## Exercise aim
Can you reproduce these records with "collector number" swapped for "field number" everywhere it appears, changing nothing else?

## Data excerpts
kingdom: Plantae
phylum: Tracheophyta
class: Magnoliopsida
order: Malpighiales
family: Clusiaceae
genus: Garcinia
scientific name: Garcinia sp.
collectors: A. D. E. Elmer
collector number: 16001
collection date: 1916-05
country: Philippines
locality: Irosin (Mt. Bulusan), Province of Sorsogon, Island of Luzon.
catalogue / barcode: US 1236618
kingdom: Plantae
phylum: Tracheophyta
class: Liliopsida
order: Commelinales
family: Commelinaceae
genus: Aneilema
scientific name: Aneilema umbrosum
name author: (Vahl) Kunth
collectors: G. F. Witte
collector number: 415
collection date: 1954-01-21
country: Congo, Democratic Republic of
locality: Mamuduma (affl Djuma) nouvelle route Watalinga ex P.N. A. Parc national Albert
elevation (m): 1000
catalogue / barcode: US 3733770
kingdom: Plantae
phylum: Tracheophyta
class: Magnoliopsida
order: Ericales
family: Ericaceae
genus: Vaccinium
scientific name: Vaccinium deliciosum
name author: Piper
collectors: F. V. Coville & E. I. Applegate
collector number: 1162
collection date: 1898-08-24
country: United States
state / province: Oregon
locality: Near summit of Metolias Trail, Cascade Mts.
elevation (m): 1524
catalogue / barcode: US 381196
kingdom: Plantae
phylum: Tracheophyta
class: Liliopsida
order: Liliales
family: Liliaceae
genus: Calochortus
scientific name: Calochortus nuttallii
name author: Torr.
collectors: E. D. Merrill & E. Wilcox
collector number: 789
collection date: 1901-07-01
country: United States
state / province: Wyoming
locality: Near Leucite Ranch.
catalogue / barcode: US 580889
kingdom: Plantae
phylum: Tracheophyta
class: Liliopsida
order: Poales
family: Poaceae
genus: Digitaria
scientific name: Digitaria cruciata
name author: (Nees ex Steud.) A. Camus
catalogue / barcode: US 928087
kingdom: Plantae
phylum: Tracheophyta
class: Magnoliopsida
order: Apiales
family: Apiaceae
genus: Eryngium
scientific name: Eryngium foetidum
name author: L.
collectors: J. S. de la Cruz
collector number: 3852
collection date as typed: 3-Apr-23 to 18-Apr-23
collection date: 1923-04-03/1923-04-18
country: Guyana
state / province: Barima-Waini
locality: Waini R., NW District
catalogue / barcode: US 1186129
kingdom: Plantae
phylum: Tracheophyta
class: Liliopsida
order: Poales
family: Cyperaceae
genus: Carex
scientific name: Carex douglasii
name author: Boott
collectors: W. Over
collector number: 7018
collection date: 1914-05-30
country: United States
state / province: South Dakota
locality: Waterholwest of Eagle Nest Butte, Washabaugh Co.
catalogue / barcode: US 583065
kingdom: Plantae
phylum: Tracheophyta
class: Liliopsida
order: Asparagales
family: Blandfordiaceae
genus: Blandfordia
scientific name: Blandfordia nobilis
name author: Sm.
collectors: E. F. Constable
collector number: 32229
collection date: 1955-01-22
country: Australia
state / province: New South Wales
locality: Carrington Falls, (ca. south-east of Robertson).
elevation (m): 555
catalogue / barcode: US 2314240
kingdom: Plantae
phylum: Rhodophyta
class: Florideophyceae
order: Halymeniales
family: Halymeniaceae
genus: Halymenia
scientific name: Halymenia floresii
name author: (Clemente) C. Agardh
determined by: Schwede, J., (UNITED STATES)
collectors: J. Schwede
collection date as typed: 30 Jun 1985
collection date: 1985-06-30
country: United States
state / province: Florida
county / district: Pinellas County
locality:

## Response to this task
kingdom: Plantae
phylum: Tracheophyta
class: Magnoliopsida
order: Malpighiales
family: Clusiaceae
genus: Garcinia
scientific name: Garcinia sp.
collectors: A. D. E. Elmer
field number: 16001
collection date: 1916-05
country: Philippines
locality: Irosin (Mt. Bulusan), Province of Sorsogon, Island of Luzon.
catalogue / barcode: US 1236618
kingdom: Plantae
phylum: Tracheophyta
class: Liliopsida
order: Commelinales
family: Commelinaceae
genus: Aneilema
scientific name: Aneilema umbrosum
name author: (Vahl) Kunth
collectors: G. F. Witte
field number: 415
collection date: 1954-01-21
country: Congo, Democratic Republic of
locality: Mamuduma (affl Djuma) nouvelle route Watalinga ex P.N. A. Parc national Albert
elevation (m): 1000
catalogue / barcode: US 3733770
kingdom: Plantae
phylum: Tracheophyta
class: Magnoliopsida
order: Ericales
family: Ericaceae
genus: Vaccinium
scientific name: Vaccinium deliciosum
name author: Piper
collectors: F. V. Coville & E. I. Applegate
field number: 1162
collection date: 1898-08-24
country: United States
state / province: Oregon
locality: Near summit of Metolias Trail, Cascade Mts.
elevation (m): 1524
catalogue / barcode: US 381196
kingdom: Plantae
phylum: Tracheophyta
class: Liliopsida
order: Liliales
family: Liliaceae
genus: Calochortus
scientific name: Calochortus nuttallii
name author: Torr.
collectors: E. D. Merrill & E. Wilcox
field number: 789
collection date: 1901-07-01
country: United States
state / province: Wyoming
locality: Near Leucite Ranch.
catalogue / barcode: US 580889
kingdom: Plantae
phylum: Tracheophyta
class: Liliopsida
order: Poales
family: Poaceae
genus: Digitaria
scientific name: Digitaria cruciata
name author: (Nees ex Steud.) A. Camus
catalogue / barcode: US 928087
kingdom: Plantae
phylum: Tracheophyta
class: Magnoliopsida
order: Apiales
family: Apiaceae
genus: Eryngium
scientific name: Eryngium foetidum
name author: L.
collectors: J. S. de la Cruz
field number: 3852
collection date as typed: 3-Apr-23 to 18-Apr-23
collection date: 1923-04-03/1923-04-18
country: Guyana
state / province: Barima-Waini
locality: Waini R., NW District
catalogue / barcode: US 1186129
kingdom: Plantae
phylum: Tracheophyta
class: Liliopsida
order: Poales
family: Cyperaceae
genus: Carex
scientific name: Carex douglasii
name author: Boott
collectors: W. Over
field number: 7018
collection date: 1914-05-30
country: United States
state / province: South Dakota
locality: Waterholwest of Eagle Nest Butte, Washabaugh Co.
catalogue / barcode: US 583065
kingdom: Plantae
phylum: Tracheophyta
class: Liliopsida
order: Asparagales
family: Blandfordiaceae
genus: Blandfordia
scientific name: Blandfordia nobilis
name author: Sm.
collectors: E. F. Constable
field number: 32229
collection date: 1955-01-22
country: Australia
state / province: New South Wales
locality: Carrington Falls, (ca. south-east of Robertson).
elevation (m): 555
catalogue / barcode: US 2314240
kingdom: Plantae
phylum: Rhodophyta
class: Florideophyceae
order: Halymeniales
family: Halymeniaceae
genus: Halymenia
scientific name: Halymenia floresii
name author: (Clemente) C. Agardh
determined by: Schwede, J., (UNITED STATES)
collectors: J. Schwede
collection date as typed: 30 Jun 1985
collection date: 1985-06-30
country: United States
state / province: Florida
county / district: Pinellas County
locality:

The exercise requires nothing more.